■ Request:
Your answer should hold exactly the lines from the line containing "Click module was" through the end of the entries that follow.

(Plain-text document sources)
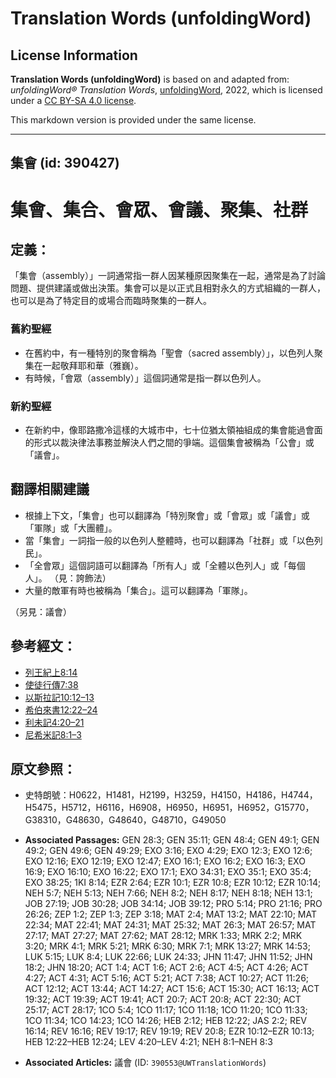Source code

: # Translation Words (unfoldingWord)

## License Information

**Translation Words (unfoldingWord)** is based on and adapted from: _unfoldingWord® Translation Words_, [unfoldingWord](https://unfoldingword.org/utw), 2022, which is licensed under a [CC BY-SA 4.0 license](https://creativecommons.org/licenses/by-sa/4.0/legalcode.en).

This markdown version is provided under the same license.



--------------------------------

## 集會 (id: 390427)

集會、集合、會眾、會議、聚集、社群
=================

定義：
---

「集會（assembly）」一詞通常指一群人因某種原因聚集在一起，通常是為了討論問題、提供建議或做出決策。集會可以是以正式且相對永久的方式組織的一群人，也可以是為了特定目的或場合而臨時聚集的一群人。

### 舊約聖經

* 在舊約中，有一種特別的聚會稱為「聖會（sacred assembly）」，以色列人聚集在一起敬拜耶和華（雅巍）。
* 有時候，「會眾（assembly）」這個詞通常是指一群以色列人。

### 新約聖經

* 在新約中，像耶路撒冷這樣的大城市中，七十位猶太領袖組成的集會能過會面的形式以裁決律法事務並解決人們之間的爭端。這個集會被稱為「公會」或「議會」。

翻譯相關建議
------

* 根據上下文，「集會」也可以翻譯為「特別聚會」或「會眾」或「議會」或「軍隊」或「大團體」。
* 當「集會」一詞指一般的以色列人整體時，也可以翻譯為「社群」或「以色列民」。
* 「全會眾」這個詞語可以翻譯為「所有人」或「全體以色列人」或「每個人」。 （見：誇飾法）
* 大量的敵軍有時也被稱為「集合」。這可以翻譯為「軍隊」。

（另見：議會）

參考經文：
-----

* [列王紀上8:14](https://ref.ly/1Kgs8:14)
* [使徒行傳7:38](https://ref.ly/Acts7:38)
* [以斯拉記10:12–13](https://ref.ly/Ezra10:12-Ezra10:13)
* [希伯來書12:22–24](https://ref.ly/Heb12:22-Heb12:24)
* [利未記4:20–21](https://ref.ly/Lev4:20-Lev4:21)
* [尼希米記8:1–3](https://ref.ly/Neh8:1-Neh8:3)

原文參照：
-----

* 史特朗號：H0622，H1481，H2199，H3259，H4150，H4186，H4744，H5475，H5712，H6116，H6908，H6950，H6951，H6952，G15770，G38310，G48630，G48640，G48710，G49050

* **Associated Passages:** GEN 28:3; GEN 35:11; GEN 48:4; GEN 49:1; GEN 49:2; GEN 49:6; GEN 49:29; EXO 3:16; EXO 4:29; EXO 12:3; EXO 12:6; EXO 12:16; EXO 12:19; EXO 12:47; EXO 16:1; EXO 16:2; EXO 16:3; EXO 16:9; EXO 16:10; EXO 16:22; EXO 17:1; EXO 34:31; EXO 35:1; EXO 35:4; EXO 38:25; 1KI 8:14; EZR 2:64; EZR 10:1; EZR 10:8; EZR 10:12; EZR 10:14; NEH 5:7; NEH 5:13; NEH 7:66; NEH 8:2; NEH 8:17; NEH 8:18; NEH 13:1; JOB 27:19; JOB 30:28; JOB 34:14; JOB 39:12; PRO 5:14; PRO 21:16; PRO 26:26; ZEP 1:2; ZEP 1:3; ZEP 3:18; MAT 2:4; MAT 13:2; MAT 22:10; MAT 22:34; MAT 22:41; MAT 24:31; MAT 25:32; MAT 26:3; MAT 26:57; MAT 27:17; MAT 27:27; MAT 27:62; MAT 28:12; MRK 1:33; MRK 2:2; MRK 3:20; MRK 4:1; MRK 5:21; MRK 6:30; MRK 7:1; MRK 13:27; MRK 14:53; LUK 5:15; LUK 8:4; LUK 22:66; LUK 24:33; JHN 11:47; JHN 11:52; JHN 18:2; JHN 18:20; ACT 1:4; ACT 1:6; ACT 2:6; ACT 4:5; ACT 4:26; ACT 4:27; ACT 4:31; ACT 5:16; ACT 5:21; ACT 7:38; ACT 10:27; ACT 11:26; ACT 12:12; ACT 13:44; ACT 14:27; ACT 15:6; ACT 15:30; ACT 16:13; ACT 19:32; ACT 19:39; ACT 19:41; ACT 20:7; ACT 20:8; ACT 22:30; ACT 25:17; ACT 28:17; 1CO 5:4; 1CO 11:17; 1CO 11:18; 1CO 11:20; 1CO 11:33; 1CO 11:34; 1CO 14:23; 1CO 14:26; HEB 2:12; HEB 12:22; JAS 2:2; REV 16:14; REV 16:16; REV 19:17; REV 19:19; REV 20:8; EZR 10:12–EZR 10:13; HEB 12:22–HEB 12:24; LEV 4:20–LEV 4:21; NEH 8:1–NEH 8:3
* **Associated Articles:** 議會 (ID: `390553@UWTranslationWords`)

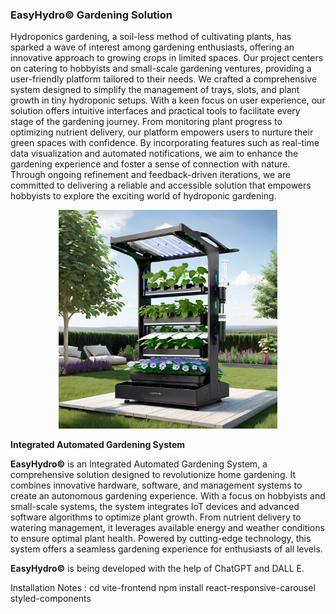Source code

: ### EasyHydro&copy; Gardening Solution

Hydroponics gardening, a soil-less method of cultivating plants, has sparked a wave of interest among gardening enthusiasts, offering an innovative approach to growing crops in limited spaces. Our project centers on catering to hobbyists and small-scale gardening ventures, providing a user-friendly platform tailored to their needs. We crafted a comprehensive system designed to simplify the management of trays, slots, and plant growth in tiny hydroponic setups. With a keen focus on user experience, our solution offers intuitive interfaces and practical tools to facilitate every stage of the gardening journey. From monitoring plant progress to optimizing nutrient delivery, our platform empowers users to nurture their green spaces with confidence. By incorporating features such as real-time data visualization and automated notifications, we aim to enhance the gardening experience and foster a sense of connection with nature. Through ongoing refinement and feedback-driven iterations, we are committed to delivering a reliable and accessible solution that empowers hobbyists to explore the exciting world of hydroponic gardening.
<p align="center">
  <img src="DALL.E.png" width="350" title="hover text">
</p>

**Integrated Automated Gardening System**

**EasyHydro&copy;** is an Integrated Automated Gardening System, a comprehensive solution designed to revolutionize home gardening. It combines innovative hardware, software, and management systems to create an autonomous gardening experience. With a focus on hobbyists and small-scale systems, the system integrates IoT devices and advanced software algorithms to optimize plant growth. From nutrient delivery to watering management, it leverages available energy and weather conditions to ensure optimal plant health. Powered by cutting-edge technology, this system offers a seamless gardening experience for enthusiasts of all levels.


**EasyHydro&copy;** is being developed with the help of ChatGPT and DALL E.

Installation Notes :
cd vite-frontend
npm install react-responsive-carousel styled-components
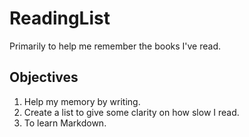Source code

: # ReadingList
Primarily to help me remember the books I've read.

## Objectives
1. Help my memory by writing.
2. Create a list to give some clarity on how slow I read.
3. To learn Markdown.
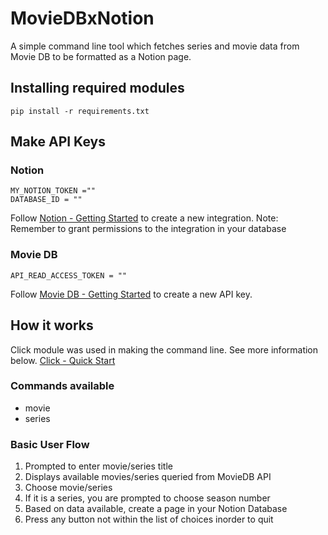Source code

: # MovieDBxNotion

A simple command line tool which fetches series and movie data from Movie DB to be formatted as a Notion page.

## Installing required modules

    pip install -r requirements.txt

## Make API Keys

### Notion

    MY_NOTION_TOKEN =""
    DATABASE_ID = ""

Follow [Notion - Getting Started](https://developers.notion.com/docs/create-a-notion-integration#getting-started) to create a new integration.
Note: Remember to grant permissions to the integration in your database

### Movie DB

    API_READ_ACCESS_TOKEN = ""

Follow [Movie DB - Getting Started](https://developer.themoviedb.org/reference/intro/getting-started) to create a new API key.

## How it works

Click module was used in making the command line. See more information below.
[Click - Quick Start](https://click.palletsprojects.com/en/8.1.x/api/)

### Commands available

- movie
- series

### Basic User Flow

1. Prompted to enter movie/series title
2. Displays available movies/series queried from MovieDB API
3. Choose movie/series
4. If it is a series, you are prompted to choose season number
5. Based on data available, create a page in your Notion Database
6. Press any button not within the list of choices inorder to quit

■ Exercise response:
Click module was used in making the command line. See more information below.
[Click - Quick Start](https://click.palletsprojects.com/en/8.1.x/api/)

### Commands available

- movie
- series

### Basic User Flow

1. Prompted to enter movie/series title
2. Displays available movies/series queried from MovieDB API
3. Choose movie/series
4. If it is a series, you are prompted to choose season number
5. Based on data available, create a page in your Notion Database
6. Press any button not within the list of choices inorder to quit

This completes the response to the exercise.